This may be my final journal entry. So sure am I of my imminent death. There is a beast outside my tent, even now as I scrawl these words. I could hear the wails of agony of my traveling party as it slaughtered them one by one. I am suredly alone now. Alone in this monstrous land. I snuck a glance outside, but in the darkness of the new moon, I could make out little. I sit here wrapt in fear, praying for for the sounds of my faltering breath to make it naught passed these terrible thin canvass walls.
---
I was awoke this morning to the sound of a gunshot. It appears that I passed out from fear last night, my weak constitution gaining the upper-hand as it sometimes does. My traveling party, to my elation, had not been murdered one by one in the night as I had thought.
The scene outside my tent was a grisly one. The remains of the monster lay strewn between our tents. The smell was indescribable. Apparently, dear Bertrand had experienced the same nightmare last night as had I, so certain was he of the deaths of myself and the others. However, with courage that I do not possess, he had exited his tent, and killed the terrorsome creature stalking us.
As it was, the beast had not been stalking us at all.

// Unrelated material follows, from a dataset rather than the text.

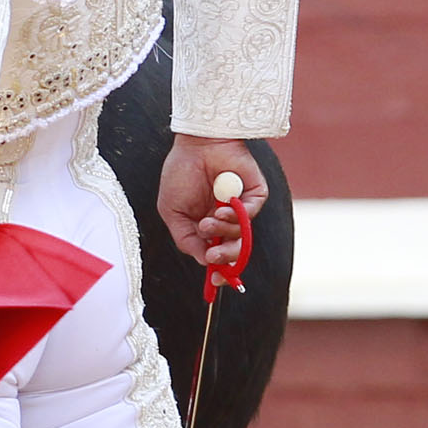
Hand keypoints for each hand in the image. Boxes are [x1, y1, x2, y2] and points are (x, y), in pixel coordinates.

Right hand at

Rather it had come to slay our horses. Only one of the mares fell, drained of all its fluids, looking as though its body had baked in an oven for hours. Skin and bones alone lay heaped in a sorrowful pile.
The shape of the creature itself was troublesome to discern, though I was able to puzzle out some of its description from picking through the fowl wreckage.
- Though larger than a horse in volume, the weight of the creature's remains could not have been more than that of a man.
- It was overall insect like in appearance, with long, spindle legs, and a terrible needle like beak. Presumably, it used this to drain the poor horse of its life blood.
- The analogy to a mosquito would not be out of place, though the creature bore no wings, and between vellum-like sheets of chitin was a coating of thick greasy hair. The texture reminded me of wolfs-pelt.
- Though little remained of the creature's head in particular (dear Bertrand is as true a shot as ever) I was none the less able to determine that it possessed a single horrid eye, gazing out above the long needle of its mouth-parts.
- Our often wheedle-some guide, though frequently unreliable, informed us in a hushed voice that his people told legends of a blood-sucking creature. This beast was said to stand ten feet tall, and bore night-terrors to shepherds as it stole from their flock. His people call this beast Chullvobje, the night thief.